“Our First Christmas” by Cindy

I really want to write a more detailed update about our family’s transition, but for now, I want to say a few words about Christmas.

Leading up to the holiday, John and I struggled to respond to the, “you must be so excited about your first Christmas as a family” comments. Excited wasn’t exactly how we were feeling. Fucking terrified might be a bit closer.

Christmas is a loaded time of year for most people. Consider what it means for kids dealing with the loss of loved ones. This was the first year they weren’t going to see people they loved from their past. This was their first year with a new family with new traditions and rules. They didn’t know what to expect, and even when they were having fun, they had to wrestle with feelings of guilt for betraying the loved ones they have lost. We knew that no matter what we did, the holiday just wouldn’t feel quite right for these kids, so we tried not to overload ourselves with expectations. We anticipated supporting our daughter through some rough emotions, and we knew that the young lad would likely also feel that there was something missing but be unable to tell us what it was.

On our side, we wanted to carefully consider what traditions we wanted to continue and start. Yes, there were too many presents under the tree. My bad. (I don’t really feel bad about that). We also wanted to visit our extended family because that is part of what Christmas is for us, and we wanted the kids to know how many people love them, but we were worried that it might prove overwhelming for all of us. In the end, we decided to risk it. This way, we thought, they would know what to expect next year, and maybe going through the tough stuff this year would make it easier for next year (just ignore those more experienced parents laughing in the background). Basically, we wanted to embrace the magic and fun of the season without overloading our kids. We tried to keep the excitement calm, as much as possible.

Now that we are back home and settling into our home routines, and recovering from my brutal Christmas cold and John’s bout with a Christmas flu, we are feeling like we did OK. Our families were wonderfully understanding, and the kids had a good time visiting, ate delicious food, and got more presents than they needed. Yes, there were some tears that needed to come out from time to time, but I think we managed to use those moments for building attachment.

It was also kind of exhausting.
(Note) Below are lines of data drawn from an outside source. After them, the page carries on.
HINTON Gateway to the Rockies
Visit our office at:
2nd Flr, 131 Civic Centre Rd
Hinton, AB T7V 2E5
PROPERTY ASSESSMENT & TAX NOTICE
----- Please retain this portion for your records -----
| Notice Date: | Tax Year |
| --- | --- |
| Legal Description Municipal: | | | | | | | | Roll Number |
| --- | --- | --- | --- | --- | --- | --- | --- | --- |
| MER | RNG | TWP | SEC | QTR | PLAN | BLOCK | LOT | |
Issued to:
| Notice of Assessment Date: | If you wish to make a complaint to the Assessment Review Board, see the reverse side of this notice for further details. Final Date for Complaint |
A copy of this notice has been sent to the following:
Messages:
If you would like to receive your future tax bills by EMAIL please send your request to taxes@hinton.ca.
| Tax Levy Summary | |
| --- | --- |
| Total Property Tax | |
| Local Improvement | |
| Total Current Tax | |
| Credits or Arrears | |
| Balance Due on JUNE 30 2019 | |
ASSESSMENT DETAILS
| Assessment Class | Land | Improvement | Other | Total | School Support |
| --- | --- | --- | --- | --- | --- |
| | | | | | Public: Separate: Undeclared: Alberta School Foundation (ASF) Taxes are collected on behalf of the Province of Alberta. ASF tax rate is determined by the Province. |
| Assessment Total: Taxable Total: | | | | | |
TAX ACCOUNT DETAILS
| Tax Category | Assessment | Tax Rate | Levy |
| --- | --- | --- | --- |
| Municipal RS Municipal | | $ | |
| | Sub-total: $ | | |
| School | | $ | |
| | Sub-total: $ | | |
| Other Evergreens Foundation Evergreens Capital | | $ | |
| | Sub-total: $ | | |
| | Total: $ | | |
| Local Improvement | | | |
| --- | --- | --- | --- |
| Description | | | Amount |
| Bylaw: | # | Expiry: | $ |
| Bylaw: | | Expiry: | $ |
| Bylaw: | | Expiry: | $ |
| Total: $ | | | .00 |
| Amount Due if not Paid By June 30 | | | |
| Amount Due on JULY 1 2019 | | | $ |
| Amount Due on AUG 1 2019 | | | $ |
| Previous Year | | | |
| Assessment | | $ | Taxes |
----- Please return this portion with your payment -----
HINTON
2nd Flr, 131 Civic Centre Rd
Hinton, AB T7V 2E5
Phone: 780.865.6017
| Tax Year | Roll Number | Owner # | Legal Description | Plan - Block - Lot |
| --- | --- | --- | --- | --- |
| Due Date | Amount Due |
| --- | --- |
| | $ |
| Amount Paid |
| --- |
At this stage of attachment-building, we have to maintain a level of vigilance that other parents do not. As my mother-in-law pointed out, it’s a little like having a newborn. You can do whatever you want, but you will deal with the consequences. Leave the child with someone for a night out, and you can expect some readjusting time when you get back. Give the child access to too much sugar, and clean up the vomit from the sink at 10 p.m.

We are still new parents. We are still learning how to adjust to our new life roles, and, like most new parents, we are grieving the loss of who we used to be. We also grieve for our children’s pain. It’s not fair that these kids had to go through what they had to go through in order for them to come to us, and even though we are so happy they are our kids, we are sad that they and their family had to experience such loss in order for that to happen.

But, we cannot change the past, so we focus on what we can do today and tomorrow (next week is way too far ahead for me to think about, but you can talk to John about that), and we just keep doing the best we can, learning, and then doing better. We think.

More on that one later.

So, with careful planning, a little calm excitement, and some super supportive family members, Christmas was filled with wonderful moments, and I hope that is what our children will remember.


The aftermath… I sort of feel like this – a partially-controlled and somewhat satisfying mess.

2 responses to this post.

  1. Posted by pat on January 3, 2018 at 11:59 pm

    Cindy, you and John have so much love to give…so don’t worry. I think your kids are going to have wonderful memories of this Christmas…hugs…pat


  2. Love this and your understanding of children and attachment. You are one of the few who acknowledge their past and are careful not to ignore it when coming into a new family.